West of Perham I turned off the Otter Tail Scenic route and crossed out of Otter Tail County into Becker County. At Detroit Lakes I turned west on Route 10. At first, the land remained hilly, and wheat predominated as the crop of choice. The hilly golden wheat punctuated by clusters of green trees made it feel like northern California. The road entered Moorhead, crossed an impressive modern-artistic bridge over the Red River, and, presto, I was in Fargo, North Dakota. With that, I have stepped foot in 49 of the 50 states, plus the District of Columbia. Only Alaska is left. No, I'm not going to pop up to Alaska on this trip.

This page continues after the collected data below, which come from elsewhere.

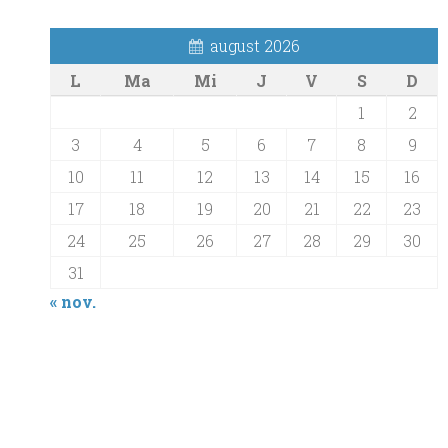
august 2026
L
Ma
Mi
J
V
S
D
1
2
3
4
5
6
7
8
9
10
11
12
13
14
15
16
17
18
19
20
21
22
23
24
25
26
27
28
29
30
31
« nov.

I have scratched Fargo off the potential retirement community list. I spent no time there, but sped north on I-29. It probably started before I got to Fargo, but it seemed like the minute I crossed into North Dakota, the land became absolutely flat. The trees were no longer clusters around farm houses or along creeks, but were long, straight rows clearly planted as wind breaks in what would otherwise be treeless land. The crops were irrigated and were some low-to-the-ground plant, no more corn. At Grand Forks, I drove past the space age architecture of the University of North Dakota and found a motel. Also a Starbucks. I have no cell phone signal, the otherwise well-appointed motel has no wireless or ethernet, but Grand Forks has a Starbucks. Life is good.
I'm sending this from the Grand Forks City/County Public Library. Signs at the entry beg bicyclists to lock their bikes. Crime must have only recently reached Grand Forks. The library has framed prints you can check out, 50ยข for 6 weeks. For less than $5.00 per year, you could have a changing art exhibit in your home.
Deep breath -- I'm headed west into the emptiness.